Paradigmatisch gelte dies etwa für die von Sabine Fellner kuratierte Ausstellung "Stadt der Frauen. Künstlerinnen in Wien 1900-1938", die am 25. Jänner im Unteren Belvedere startet und sich rund 50 Künstlerinnen widmet, die in ihrer Zeit hoch angesehen waren, in den 50er-Jahren aber in Vergessenheit gerieten. "Viele von ihnen wurden auch von Gustav Klimt sehr geschätzt", sagt Rollig, die eine beginnende Imageverschiebung Klimts vom Verführer zum Förderer der Frauen wahrnimmt.

Mit Wolfgang Paalen (1905-1959) widmet man sich im Herbst einem in Österreich geborenen Weltbürger, der als einziger "echter" österreichischer Surrealist in Paris und später in Mexiko als Netzwerker agierte. Obwohl das Belvedere nur zwei Werke von ihm besitzt, gibt es einen direkten Bezug: Vor einem Vierteljahrhundert gab es im damaligen 20er-Haus die bisher einzige Retrospektive auf ihn. Nun soll mit vielen neuen Forschungen ein wesentlich umfassenderes Bild von ihm gezeichnet werden.

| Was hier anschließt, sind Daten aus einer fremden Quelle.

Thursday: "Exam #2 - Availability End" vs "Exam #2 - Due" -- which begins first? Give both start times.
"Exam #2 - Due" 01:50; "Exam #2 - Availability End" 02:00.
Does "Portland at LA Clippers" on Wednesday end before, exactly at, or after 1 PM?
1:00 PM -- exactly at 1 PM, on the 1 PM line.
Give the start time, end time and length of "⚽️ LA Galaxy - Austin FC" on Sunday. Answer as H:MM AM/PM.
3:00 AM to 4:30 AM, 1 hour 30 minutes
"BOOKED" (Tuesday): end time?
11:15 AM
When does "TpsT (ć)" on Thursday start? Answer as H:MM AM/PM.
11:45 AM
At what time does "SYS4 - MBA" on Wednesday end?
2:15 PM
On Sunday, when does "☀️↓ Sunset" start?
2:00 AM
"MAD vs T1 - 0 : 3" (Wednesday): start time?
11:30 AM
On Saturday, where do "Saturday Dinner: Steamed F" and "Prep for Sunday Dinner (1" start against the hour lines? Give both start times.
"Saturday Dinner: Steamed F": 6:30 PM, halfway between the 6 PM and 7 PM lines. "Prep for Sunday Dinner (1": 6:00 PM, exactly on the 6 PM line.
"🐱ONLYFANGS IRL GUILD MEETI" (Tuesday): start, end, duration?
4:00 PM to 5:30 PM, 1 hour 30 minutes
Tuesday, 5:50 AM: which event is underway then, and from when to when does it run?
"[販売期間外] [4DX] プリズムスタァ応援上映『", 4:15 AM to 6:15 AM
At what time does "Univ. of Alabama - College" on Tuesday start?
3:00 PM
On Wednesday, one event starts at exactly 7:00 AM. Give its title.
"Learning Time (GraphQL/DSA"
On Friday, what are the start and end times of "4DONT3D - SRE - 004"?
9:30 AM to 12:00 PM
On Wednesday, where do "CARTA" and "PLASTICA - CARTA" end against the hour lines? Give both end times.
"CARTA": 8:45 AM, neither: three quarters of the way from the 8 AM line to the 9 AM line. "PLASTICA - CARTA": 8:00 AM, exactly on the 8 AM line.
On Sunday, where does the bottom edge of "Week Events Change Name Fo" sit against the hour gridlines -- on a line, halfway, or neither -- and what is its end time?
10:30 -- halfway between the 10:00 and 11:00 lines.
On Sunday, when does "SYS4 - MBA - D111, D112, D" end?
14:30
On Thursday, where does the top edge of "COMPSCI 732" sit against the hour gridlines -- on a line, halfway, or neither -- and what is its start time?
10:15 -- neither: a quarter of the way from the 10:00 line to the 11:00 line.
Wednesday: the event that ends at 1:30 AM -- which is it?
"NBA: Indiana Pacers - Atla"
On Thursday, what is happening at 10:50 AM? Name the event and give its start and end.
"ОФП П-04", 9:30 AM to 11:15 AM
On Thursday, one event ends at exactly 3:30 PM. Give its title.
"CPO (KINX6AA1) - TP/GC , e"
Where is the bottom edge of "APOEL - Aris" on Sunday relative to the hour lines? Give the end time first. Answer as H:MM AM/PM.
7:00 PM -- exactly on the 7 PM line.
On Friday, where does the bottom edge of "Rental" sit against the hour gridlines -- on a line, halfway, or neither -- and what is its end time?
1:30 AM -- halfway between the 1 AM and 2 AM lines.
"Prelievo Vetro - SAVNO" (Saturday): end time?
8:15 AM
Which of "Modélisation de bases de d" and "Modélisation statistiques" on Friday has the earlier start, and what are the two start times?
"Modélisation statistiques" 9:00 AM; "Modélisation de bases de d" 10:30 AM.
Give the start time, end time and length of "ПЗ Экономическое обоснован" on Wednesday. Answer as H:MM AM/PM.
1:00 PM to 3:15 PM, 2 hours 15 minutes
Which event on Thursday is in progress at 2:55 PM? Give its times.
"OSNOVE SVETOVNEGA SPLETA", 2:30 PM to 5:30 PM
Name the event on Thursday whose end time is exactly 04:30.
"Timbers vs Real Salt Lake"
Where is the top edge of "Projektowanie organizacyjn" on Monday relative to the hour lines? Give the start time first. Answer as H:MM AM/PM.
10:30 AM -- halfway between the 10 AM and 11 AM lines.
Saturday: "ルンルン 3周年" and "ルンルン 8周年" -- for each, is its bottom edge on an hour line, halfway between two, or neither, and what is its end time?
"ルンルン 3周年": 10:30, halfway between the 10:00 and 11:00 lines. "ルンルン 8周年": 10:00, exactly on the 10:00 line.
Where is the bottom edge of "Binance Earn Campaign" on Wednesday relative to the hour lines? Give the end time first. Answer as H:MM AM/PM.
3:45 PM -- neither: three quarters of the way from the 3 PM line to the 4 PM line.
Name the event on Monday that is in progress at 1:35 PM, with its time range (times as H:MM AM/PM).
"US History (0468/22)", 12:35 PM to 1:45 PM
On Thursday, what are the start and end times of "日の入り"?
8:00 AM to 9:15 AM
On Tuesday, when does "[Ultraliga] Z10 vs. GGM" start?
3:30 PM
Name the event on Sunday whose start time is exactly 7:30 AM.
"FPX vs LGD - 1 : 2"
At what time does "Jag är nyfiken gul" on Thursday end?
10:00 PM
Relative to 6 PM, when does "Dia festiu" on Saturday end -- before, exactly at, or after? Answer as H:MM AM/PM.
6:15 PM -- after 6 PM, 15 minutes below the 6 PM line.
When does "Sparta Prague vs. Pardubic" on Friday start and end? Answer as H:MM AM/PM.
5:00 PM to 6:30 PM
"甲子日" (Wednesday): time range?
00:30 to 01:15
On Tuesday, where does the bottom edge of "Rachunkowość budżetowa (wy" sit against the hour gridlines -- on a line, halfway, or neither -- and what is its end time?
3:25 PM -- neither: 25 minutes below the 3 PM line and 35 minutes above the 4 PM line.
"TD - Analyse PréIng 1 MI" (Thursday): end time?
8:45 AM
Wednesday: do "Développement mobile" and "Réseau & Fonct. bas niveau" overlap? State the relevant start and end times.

Kiki Smith und Christian Ludwig Attersee

17 Ausstellungen hat das Belvedere im kommenden Jahr an seinen Wiener Schauplätzen programmiert, außerdem wird man von April bis Oktober mit einer großen Klimt-Ausstellung in Japan vertreten sein. Mit Kiki Smith wird im Unteren Belvedere eine mit Donna Huanca begonnene Serie moderner Auseinandersetzungen mit dem barocken Raum ebenso fortgesetzt wie die Reihe Carlone Contemporary, die dasselbe im Oberen Belvedere versucht. Im Belvedere 21 gibt man ab Ende Juni der italienischen Künstlerin Monika Bonvicini, die lange an der Akademie gelehrt und auch dadurch starke Spuren in der Wiener Kunstszene hinterlassen hat, für eine Installation viel Raum.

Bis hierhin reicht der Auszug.